I have a theory about why Wall.E will be one of Pixar's lesser films. With so much about technology, machinery, robots and the far future, it's less a family movie as most of their films have been and more a boys' movie. The technical aspects of the movie - both within the movie itself and in the animation quality and design of the long-abandoned Earth - are brilliant, in fact the best part of it.

But the story is still a very neat knick-knack box of ideas that all slot together pitch perfectly, and what really strikes you is how heavy with symbolism, allegory and subtext it is.

There's the hegemony of the market on civil life, thanks to the global conglomerate Buy and Large who seems to make everything, complete with a CEO (Fred Willard) who appears behind a podium and seal much like the US President. There's the almost constant theme of old vs new, with Wall.E like an old Apple II or early Machintosh, all battered charm complete with the Apple start-up chime, and the sleek, white-bodied, iMac-like Eve.
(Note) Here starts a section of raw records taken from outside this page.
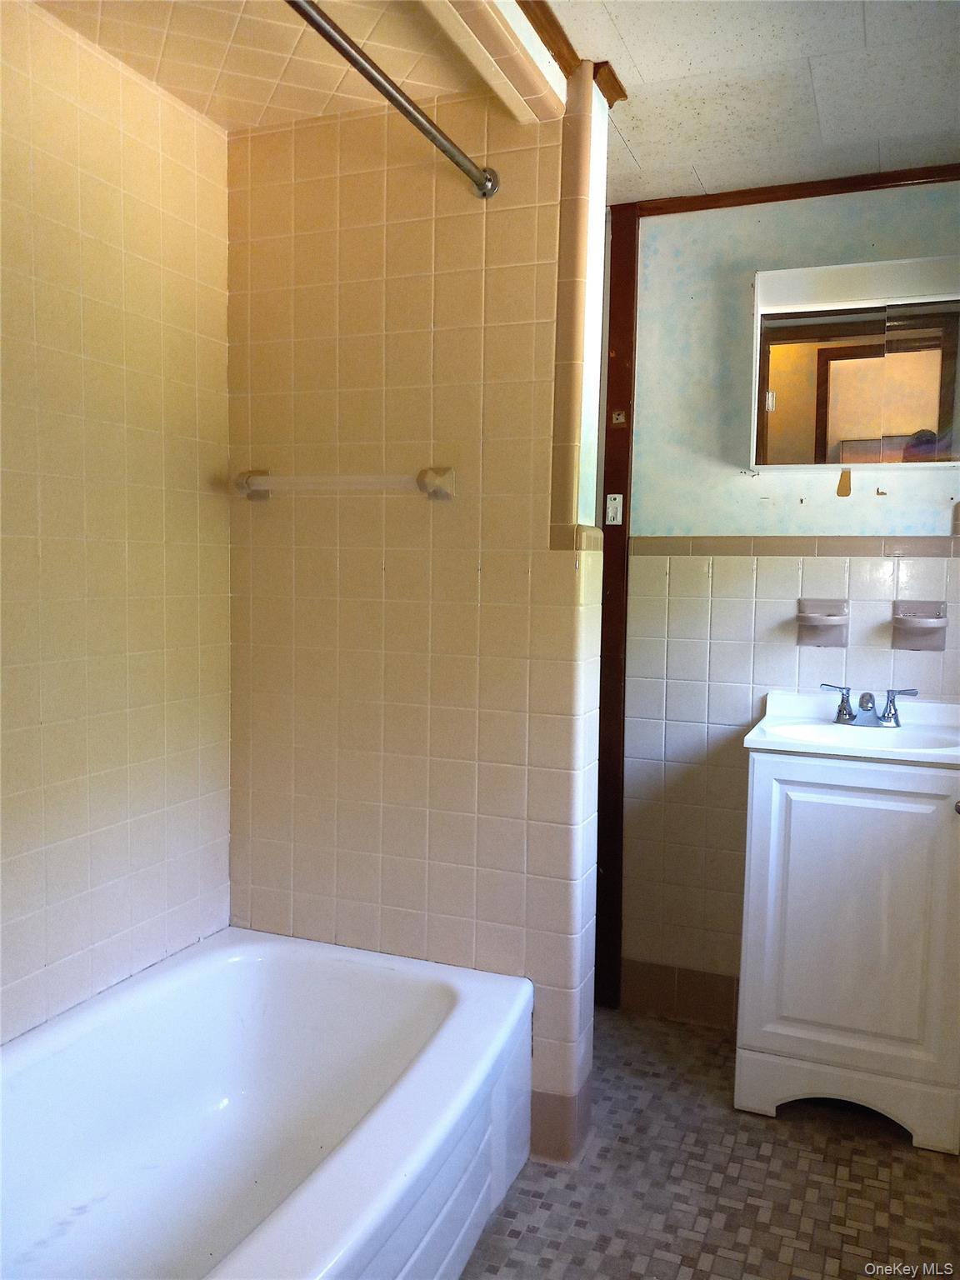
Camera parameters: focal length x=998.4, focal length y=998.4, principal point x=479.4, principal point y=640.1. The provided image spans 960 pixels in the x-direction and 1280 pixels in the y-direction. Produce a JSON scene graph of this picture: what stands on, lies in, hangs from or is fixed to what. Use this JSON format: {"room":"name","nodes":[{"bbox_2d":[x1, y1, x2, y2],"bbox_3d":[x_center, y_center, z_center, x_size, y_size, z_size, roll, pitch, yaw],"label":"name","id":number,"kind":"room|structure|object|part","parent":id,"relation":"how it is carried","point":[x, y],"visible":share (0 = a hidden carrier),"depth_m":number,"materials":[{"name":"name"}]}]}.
{"room":"bathroom","nodes":[
{"label":"bathroom","id":0,"kind":"room"},
{"bbox_2d":[0,1,234,1039],"bbox_3d":[-0.987,0.013,1.539,0.114,2.303,1.991,3,5,22],"label":"left wall","id":1,"kind":"structure","parent":0,"point":[132,560],"depth_m":1.98,"materials":[{"name":"beige tile"}]},
{"bbox_2d":[31,0,513,130],"bbox_3d":[-0.510,-1.152,1.473,0.827,0.104,1.585,3,5,22],"label":"shower ceiling","id":2,"kind":"structure","parent":0,"point":[246,122],"depth_m":1.92,"materials":[{"name":"beige tile"}]},
{"bbox_2d":[226,66,609,1172],"bbox_3d":[-0.183,-0.046,2.300,0.911,2.308,0.133,3,5,22],"label":"partition wall","id":3,"kind":"structure","parent":0,"point":[309,138],"depth_m":2.20,"materials":[{"name":"beige tile"}]},
{"bbox_2d":[233,465,454,502],"bbox_3d":[-0.316,-0.348,2.219,0.542,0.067,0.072,3,5,22],"label":"towel bar","id":4,"kind":"object","parent":3,"relation":"attached to","point":[257,490],"visible":0.98,"depth_m":2.18,"materials":[{"name":"white"}]},
{"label":"bracket","id":5,"kind":"part","parent":4,"relation":"part of","materials":[{"name":"beige"}]},
{"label":"bracket","id":6,"kind":"part","parent":4,"relation":"part of","materials":[{"name":"beige ceramic"}]},
{"bbox_2d":[283,0,499,198],"bbox_3d":[-0.281,-0.909,1.375,0.062,0.063,1.499,3,5,22],"label":"shower rod","id":7,"kind":"object","parent":3,"relation":"attached to","point":[415,119],"visible":0.98,"depth_m":1.69,"materials":[{"name":"silver metal"}]},
{"bbox_2d":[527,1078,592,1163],"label":"tile baseboard","id":8,"kind":"structure","parent":3,"relation":"attached to","point":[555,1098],"depth_m":2.16,"materials":[{"name":"tile"}]},
{"bbox_2d":[512,0,627,109],"bbox_3d":[0.012,-1.114,1.360,0.298,0.045,1.596,3,5,22],"label":"crown molding","id":9,"kind":"structure","parent":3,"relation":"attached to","point":[547,9],"depth_m":1.93,"materials":[{"name":"brown wood"}]},
{"bbox_2d":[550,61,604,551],"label":"tile trim","id":10,"kind":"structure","parent":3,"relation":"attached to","point":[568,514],"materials":[{"name":"beige tile"}]},
{"bbox_2d":[455,1006,959,1279],"bbox_3d":[-0.003,1.224,1.356,2.467,0.074,3.553,3,5,22],"label":"floor","id":11,"kind":"structure","parent":0,"point":[887,1154],"depth_m":2.08,"materials":[{"name":"tile"}]},
{"bbox_2d":[0,928,532,1279],"bbox_3d":[-0.523,0.960,1.588,0.838,0.398,1.534,3,5,22],"label":"bathtub","id":12,"kind":"object","parent":11,"relation":"on","point":[420,1002],"visible":1,"depth_m":1.94,"materials":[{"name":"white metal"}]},
{"bbox_2d":[734,745,959,1149],"bbox_3d":[0.939,0.681,2.462,0.526,0.869,0.479,3,5,22],"label":"vanity cabinet","id":13,"kind":"object","parent":11,"relation":"on","point":[861,818],"visible":0.93,"depth_m":2.27,"materials":[{"name":"white paint"}]},
{"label":"base","id":14,"kind":"part","parent":13,"relation":"part of","materials":[{"name":"white"}]},
{"bbox_2d":[742,689,959,767],"bbox_3d":[0.974,0.252,2.464,0.550,0.148,0.463,3,5,22],"label":"sink","id":15,"kind":"object","parent":13,"relation":"on","point":[752,732],"visible":0.81,"depth_m":2.51,"materials":[{"name":"white ceramic"}]},
{"bbox_2d":[821,683,917,728],"bbox_3d":[0.979,0.164,2.509,0.230,0.095,0.132,3,5,22],"label":"faucet","id":16,"kind":"object","parent":15,"relation":"on","point":[884,716],"visible":0.99,"depth_m":2.52,"materials":[{"name":"silver metal"}]},
{"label":"handle","id":17,"kind":"part","parent":16,"relation":"part of","materials":[{"name":"silver metal"}]},
{"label":"knob","id":18,"kind":"part","parent":13,"relation":"part of","materials":[{"name":"silver metal"}]},
{"bbox_2d":[545,0,959,206],"bbox_3d":[0.288,-1.148,1.288,2.282,0.105,3.259,3,5,22],"label":"ceiling","id":19,"kind":"structure","parent":0,"point":[644,165],"depth_m":2.07,"materials":[{"name":"white tile"}]},
{"bbox_2d":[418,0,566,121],"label":"ceiling beam","id":20,"kind":"structure","parent":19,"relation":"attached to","point":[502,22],"depth_m":1.79,"materials":[{"name":"beige tile"}]},
{"bbox_2d":[611,179,959,1017],"bbox_3d":[0.974,-0.055,2.692,1.694,2.298,0.114,3,5,22],"label":"back wall","id":21,"kind":"structure","parent":0,"point":[747,487],"depth_m":2.75,"materials":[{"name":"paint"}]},
{"bbox_2d":[593,192,639,1012],"bbox_3d":[0.380,-0.067,2.852,0.076,2.262,0.093,3,5,22],"label":"door frame","id":22,"kind":"structure","parent":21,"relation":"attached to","point":[631,240],"depth_m":2.83,"materials":[{"name":"brown wood"}]},
{"bbox_2d":[604,493,623,524],"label":"strike plate","id":23,"kind":"object","parent":22,"relation":"attached to","point":[610,507],"visible":0.98,"depth_m":2.79,"materials":[{"name":"white metal"}]},
{"bbox_2d":[610,409,626,424],"bbox_3d":[0.390,-0.627,2.806,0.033,0.041,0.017,3,5,22],"label":"strike plate","id":24,"kind":"object","parent":22,"relation":"attached to","point":[621,421],"visible":0.98,"depth_m":2.80,"materials":[{"name":"metal"}]},
{"bbox_2d":[621,958,739,1029],"bbox_3d":[0.910,1.027,2.729,1.055,0.138,0.012,3,5,22],"label":"tile baseboard","id":25,"kind":"structure","parent":21,"relation":"attached to","point":[684,996],"depth_m":2.86,"materials":[{"name":"tile"}]},
{"bbox_2d":[613,163,959,219],"bbox_3d":[0.989,-1.172,2.558,1.163,0.039,0.038,3,5,22],"label":"crown molding","id":26,"kind":"structure","parent":21,"relation":"attached to","point":[837,187],"depth_m":2.60,"materials":[{"name":"brown wood"}]},
{"bbox_2d":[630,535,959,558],"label":"tile trim","id":27,"kind":"structure","parent":21,"relation":"attached to","point":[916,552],"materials":[{"name":"beige tile"}]},
{"bbox_2d":[795,597,849,648],"bbox_3d":[0.895,-0.044,2.614,0.136,0.129,0.081,3,5,22],"label":"soap dish","id":28,"kind":"object","parent":21,"relation":"attached to","point":[813,641],"visible":0.98,"depth_m":2.63,"materials":[{"name":"ceramic"}]},
{"bbox_2d":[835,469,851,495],"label":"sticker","id":29,"kind":"object","parent":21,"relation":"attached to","point":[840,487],"visible":0.96,"depth_m":2.58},
{"bbox_2d":[750,256,959,471],"bbox_3d":[1.007,-0.679,2.518,0.617,0.516,0.129,3,5,22],"label":"medicine cabinet","id":30,"kind":"object","parent":21,"relation":"attached to","point":[845,353],"visible":0.99,"depth_m":2.47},
{"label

When we join humanity, the subtext about over-reliance on technology is deafening, the citizens of this entirely automated and managed world not even aware of the tactile experience around them as they live in hover-chairs paying attention to screens projected in front of them for all their communications and other human pursuits, attended by ubiquitous robotic servants.

There's a strong comment on non-conformity, most evident in the 'let the inmates run the asylum' device where the robots who are in for repair are inadvertently let loose to create havoc and become a misfit club along with Wall.E and Eve when they go rogue to stay away from the ubiquitous security robots.

There's even a little device about thinking outside the square, the robot armies making their way around the great ship by lighted tracks on the ground - the kind modern factories loved in the late 90s. When a tiny cleaning robot called Mo steps of the track, an alarm sounds, but after looking this way and that to his terror he can see the sky hasn't fallen.

Most interesting of all however is the breathtaking hypocrisy about a movie that comes from a studio that's so inextricably linked to a company (Apple) who's entire reason for being is all the 'bad' things the film cleverly warns us about.

If you can tune all that out and like the movie despite itself, you'll enjoy some of the best animation on screen so far in movie history - better than any other Pixar effort - and some momentous world-building. The sound effects, physics and movement of the universe within the story are awesome, and like always, it's been very well written and executed.